Question: When Silva blew up M's office, was he trying to kill her, or just send a message?

MikeH

Chosen answer: Send a message. He knew she was out of her office and wanted her to see it.

Captain Defenestrator

Answer: It has never been expressly stated, though many theories exist, the primary one being that Frank and the others were sent to Earth simply to experiment on human life and possibly reproduce it (Frank is a scientist, they have a lab, he creates Rocky etc.) and to test their technology on humans. This would require a level of covertness, which Frank disregards by flaunting his hedonistic lifestyle, and thus could have been seen as a failure.

Purple_Girl

Question: In 'Razzle Dazzle', Billy holds up a hand signal to the judge and he allows his objection. What is the hand signal?

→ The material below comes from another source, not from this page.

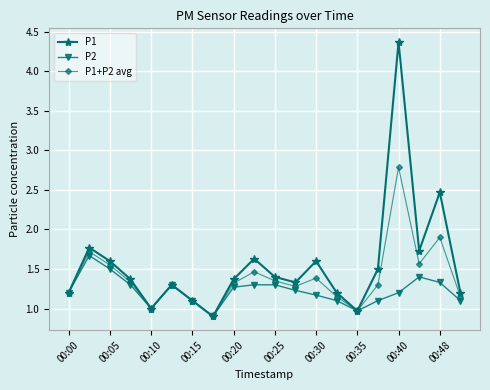

True or false: P1+P2 avg has more than 0 points higher than both neighbors.

True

Answer: The shots are actually unrelated. Billy objects, it is sustained, and the prosecuting attorney expresses outrage that he hasn't even asked a question to object to yet. This is meant to humorously demonstrate how effective Billy is as a defense attorney. Then we see Billy cross-examining a witness who claimed to have seen something. Billy holds up three fingers, Razzle Dazzle Billy switches the gesture to a thumb then back to the three fingers, and the witness is unable to state how many fingers Billy is holding up. This indicates her eyesight is poor and therefore her testimony untrustworthy. But the two displays are only related insofar as they occur during the same trial, otherwise they have nothing to do with one another.

Phixius Premium member

Question: Who is the man in the military uniform who is going to introduce Wonder Woman to the president? I also noticed him in the end while the Justice League is being presented to the people, where Wonder Woman and Superman are talking and the man in the military uniform walks away as if he were jealous or just bothered about something. Is he suppose to be a very well known character?

Nayla628411

Chosen answer: He's Steve Trevor, Wonder Woman's liaison. In the comics and some other shows he's the primary love interest of Wonder Woman.

Bishop73

Question: Why did Del say Mr Jingles is going to make him rich when he gets out? Does he understand the concept of death row?

MikeH

Chosen answer: Del (like every other prisoner on death row) was hoping for a last-minute pardon from the Governor or some sort of stay of execution from a court. The chance of that was slim to none, but they can always hope.

Scott215

Question: Why did Paul run outside when he had a urinary tract infection instead of to the toilet?

MikeH

Chosen answer: He WAS heading for the toilet. He and his wife had an outhouse instead of an indoor bathroom.

Scott215

Question: When the guards are talking to Percy in the restraint room, Paul says he knows he sabotaged Del's execution. Why did he let him get away with it?

MikeH

Chosen answer: Percy's aunt is married to the state Governor, giving Percy powerful connections. All it would take is one phone call from Percy and Paul and the other guards could lose their jobs and if Percy wanted to, never find jobs again. Something Paul or his friends didn't want to happen.